I would say that queued jobs being lost is different from an in-flight transaction being auto-rolled-back, but it's not a super important distinction. Like others have said, I think Sidekiq really nailed the free vs premium features and its success is evidence of that.
Jobs may crash due to VM issues or OOM problems. The more common cause of "orphans" is when the VM restarts and jobs can't finish during the shutdown period.
We process around 50M sidekiq jobs a day across a few hundred workers on a heavily autoscaled infrastructure.
Over the past week there were 2 jobs that would have been lost if not for superfetch.
It's not a ton, but it's not zero. And when it comes to data durability the difference between zero and not zero is usually all that matters.
Edit for additional color: One of the most common crashes we'll see is OutOfMemory. We run in a containerized environment and if a rogue job uses too much memory (or a deploy drastically changes our memory footprint) the container will be killed. In that scenario, the job is not placed back into the queue. SuperFetch is able to recover them, albeit with really lose guarantees around "when".

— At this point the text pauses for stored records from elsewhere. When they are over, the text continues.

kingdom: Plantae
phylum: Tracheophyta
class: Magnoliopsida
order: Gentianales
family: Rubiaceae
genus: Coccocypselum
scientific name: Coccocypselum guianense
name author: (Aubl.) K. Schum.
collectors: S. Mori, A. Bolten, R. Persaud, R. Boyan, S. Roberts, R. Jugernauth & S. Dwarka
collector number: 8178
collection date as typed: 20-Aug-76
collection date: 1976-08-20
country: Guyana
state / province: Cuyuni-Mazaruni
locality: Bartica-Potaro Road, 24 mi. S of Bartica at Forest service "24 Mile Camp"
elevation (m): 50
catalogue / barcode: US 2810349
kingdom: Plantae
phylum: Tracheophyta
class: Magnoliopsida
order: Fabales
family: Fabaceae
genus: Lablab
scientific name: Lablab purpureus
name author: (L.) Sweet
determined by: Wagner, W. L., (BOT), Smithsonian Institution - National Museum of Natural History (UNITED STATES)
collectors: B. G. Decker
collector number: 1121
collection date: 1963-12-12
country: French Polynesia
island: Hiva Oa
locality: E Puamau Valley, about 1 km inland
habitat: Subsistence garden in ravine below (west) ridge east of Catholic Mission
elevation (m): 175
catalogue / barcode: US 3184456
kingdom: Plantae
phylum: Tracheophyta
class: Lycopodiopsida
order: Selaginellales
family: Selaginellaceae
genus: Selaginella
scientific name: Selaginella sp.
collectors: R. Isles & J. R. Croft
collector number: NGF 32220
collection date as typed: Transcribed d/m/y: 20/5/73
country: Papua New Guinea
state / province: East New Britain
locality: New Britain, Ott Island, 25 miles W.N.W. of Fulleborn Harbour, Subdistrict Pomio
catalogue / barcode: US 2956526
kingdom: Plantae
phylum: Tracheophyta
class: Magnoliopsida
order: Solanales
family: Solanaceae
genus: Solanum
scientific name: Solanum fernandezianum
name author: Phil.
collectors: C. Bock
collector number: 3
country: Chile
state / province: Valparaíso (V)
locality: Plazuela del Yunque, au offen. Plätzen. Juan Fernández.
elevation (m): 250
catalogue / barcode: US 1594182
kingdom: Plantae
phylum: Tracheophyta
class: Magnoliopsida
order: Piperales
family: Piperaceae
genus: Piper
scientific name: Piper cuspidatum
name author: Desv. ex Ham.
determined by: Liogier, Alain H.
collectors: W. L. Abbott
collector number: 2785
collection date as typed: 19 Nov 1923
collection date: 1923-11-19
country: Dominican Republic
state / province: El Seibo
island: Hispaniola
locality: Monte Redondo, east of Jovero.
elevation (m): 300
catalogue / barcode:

This isn't about 2 in 350,000,000 jobs failing. It's about 2 jobs disappearing entirely.
It's not reliability we're talking about, it's about durability. For reference, S3 has eleven 9s of durability.
Every major queuing system solves this problem. RabbitMQ uses unacknowledged messages which are pinned to a tcp connection, so when that connection drops before acknowledging them they get picked up by another worker. SQS uses visibility timeouts, where if the message hasn't been successfully processed within a time frame it's made available to other workers. Sidekiq free edition chooses not to solve it. And that's a fine stance for a free product, but just one I wish was made clearer.
If you want to focus on durability then I think your complaint makes even less sense. Somehow I doubt S3 is primarily backed by Redis.
I think it's fair to assume that something backed by Redis is not durable by default because that's not what Redis is known for, whereas the other options you listed are known for their resiliency and durability. I wouldn't view Sidekiq as a similar product to RabbitMQ and SQS.
it’s not uncommon to lose jobs in sidekiq if you heavily rely on it and have a lot of jobs running. If using the free version for mission critical jobs, I usually run that task as a cron job to ensure that it will re-try if the job is lost.
I have in the past monitored how many jobs were lost and, although a small percentage, it was still recurring thing.
In containerized environments it may happen more often due to OOM kills or if you leverage autoscalers and have long running sidekiq jobs that have a runtime that exceeds your configured grace period for shutting down a container during a downscale and the process is eventually terminated without prejudice.
OOM kills are particularly pernicious as they can get into a vicious cycle of retry-killed-retry loops. The individual job causing the OOM isn't that important (we will identify it, log it and noop it), it's the blast radius effect on other sidekiq threads (we use up to 20 threads on some of our workers), so you want to be able to recover and re-run any jobs that are innocent victims of a misbehaving job.
I don't see the problem in having that kind of business model, it still allows the community to thrive and offers entreprises a way to have premium support.
Plus it allows him to invest more time in maintaining the free version.